Filippos Tourlomousis, Postdoc, Center for Bits and Atoms, MIT.

For a specified mesh-like structure, he stated that “we show that cells acquire shapes that are directly coupled with the substrate’s architecture and with the melt electrowritten substrates,” inducing a high degree of uniformity in comparison with arbitrarily and nonwoven structured substrates. According to him, uniform cell populations like these may prove useful in biomedical research and he added that “It is widely known that cell shape governs cell function and this work suggests a shape-driven pathway for engineering and quantifying cell responses with great precision,” and with excellent reproducibility.

He further stated that in the latest study, he and his group have demonstrated that specific type of stem cells cultured in such 3D-printed meshes were able to survive without compromising on their characteristics for a much longer period when compared to those cultured on a traditional 2D substrate. Therefore, such structures may prove useful in medical applications, maybe as a means to grow huge amounts of human cells with uniform characteristics that could be utilized for transplantation or to serve as a material for making artificial organs, he added. Polymer melt is the material being utilized for the printing, and this has been already sanctioned by the FDA.

The requirement for more stringent control over cell function is considered to be a significant roadblock for getting products of tissue engineering to the clinic. According to Tourlomousis, any efforts to tighten specifications on the scaffold, and thus also tighten the difference in cell phenotype, are very much required by this sector.
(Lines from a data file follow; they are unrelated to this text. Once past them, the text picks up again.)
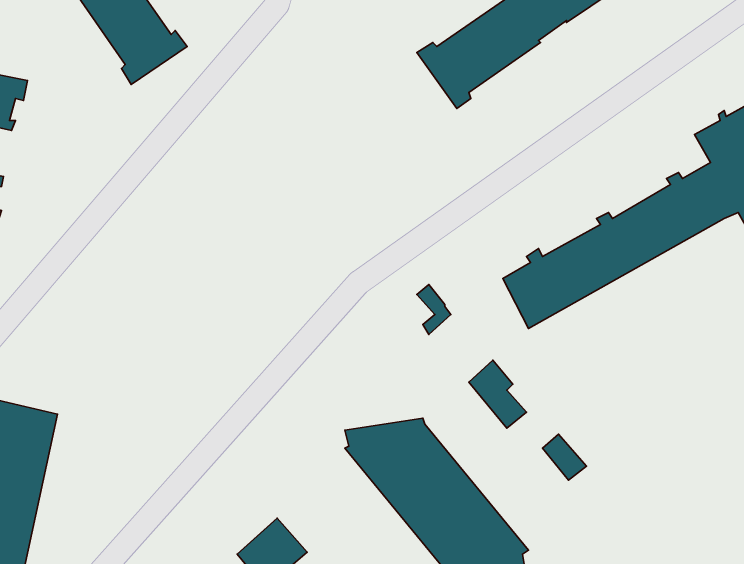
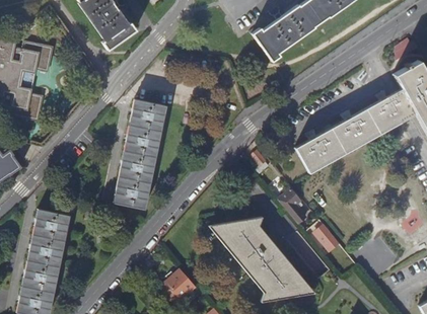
building: none -> [114,99,167,209]

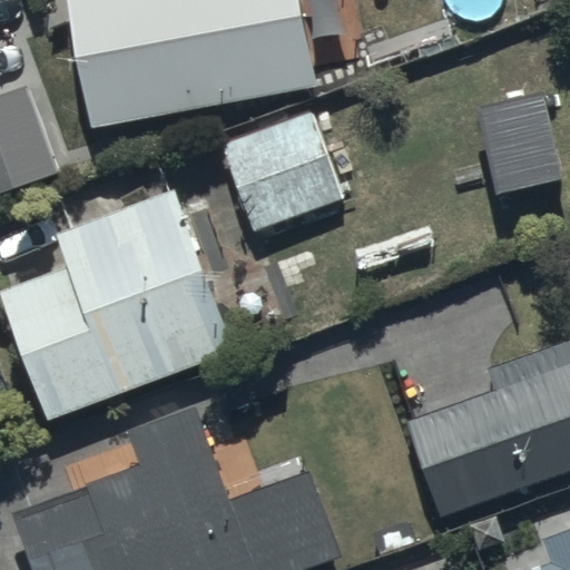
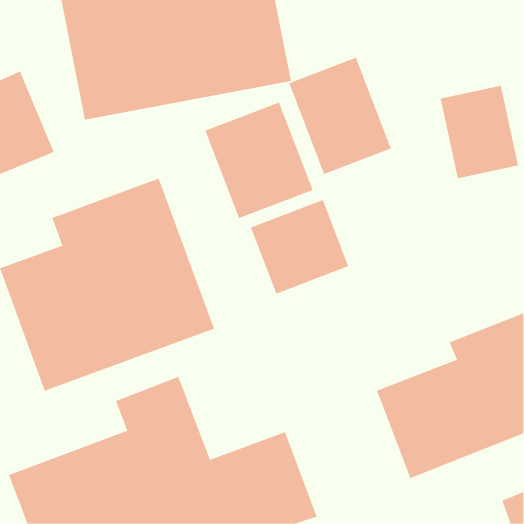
building: none -> [288,57,392,175]
building: none -> [250,199,349,294]

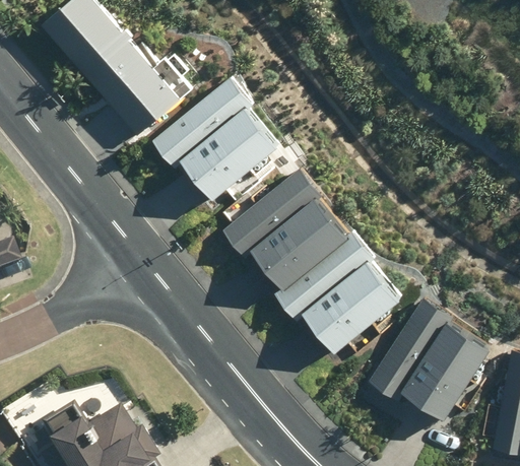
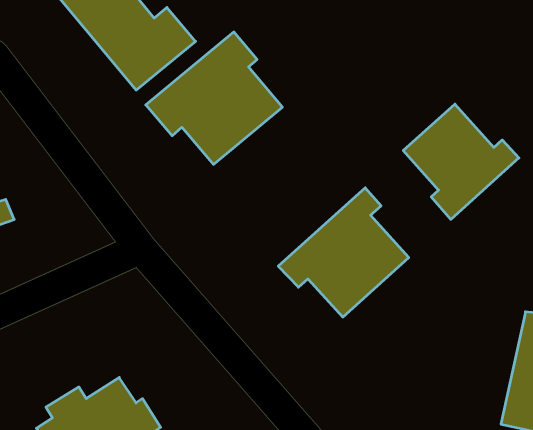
building: none -> [403,104,519,219]
building: [210,158,345,290] -> none
building: [365,292,496,420] -> none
Tourlomousis added that the printing system can also be applied to other applications; for instance, “metamaterials”—artificial materials with patterned or layered structures—can possibly be printed. Such structures can create extraordinary electronic or optical properties.

The research team included Andreas Mershin and Thrasyvoulos Karydis from MIT, and Chao Jia, Dilhan Kalyon, Hongjun Wang, and Robert Chang from the Stevens Institute of Technology in Hoboken, New Jersey. The National Science Foundation funded the study.